ADC: You had a chance to experiment when you helped design the global T-shirts and bags for ADC’s Portfolio Night 11, as well as the branding for ADC’s A2A exhibit. What were those experiences like?
Julian: Working with ADC was a cool experience. I had known about ADC since I was in art school, and it was great to be able to contribute to the design community through such a well-established organization.
I was drawn to the Portfolio Night project because of the simplicity of the brief. The most basic instructions were to create a promotional tee that people would actually wear instead of toss away, and to design a gift bag that looked beautiful. I aimed to create something that looked like a bag from a high-end store.
For A2A, this was a chance to make something tactile. The exhibit was all about repurposing old ADC annuals as works of art. At first my approaches weren’t physical, but after some discussion, I decided to make three-dimensional letters out of the annual pages. It took a lot of trial and error to get them right, and building them made me feel like I was in school again, in the best possible way.
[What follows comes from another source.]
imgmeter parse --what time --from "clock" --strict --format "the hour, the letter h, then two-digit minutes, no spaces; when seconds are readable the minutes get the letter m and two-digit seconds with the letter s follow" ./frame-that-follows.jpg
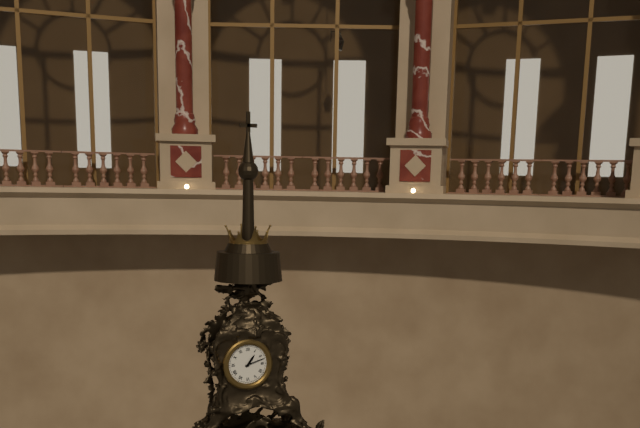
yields 1h12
In the end, I made an animated GIF of the final piece to show that these weren’t just renderings. It was a success, and I am proud of that project.
ADC: So what you have on the horizon? What projects are working on right now?
Julian: I have a few things in the works that are outside of what people know me for. I just finished designing a set and show graphics for Complex TV’s Quickstrike series. That project allowed me to work with physical space, which requires a different approach than something that lives in print or online. I’ve also been working on few projects with Nike, including art directing pieces that were created of players for several House of Hoops locations. To get it done, I worked with five artists in three different countries. There are more things in the works that will be up on my website soon.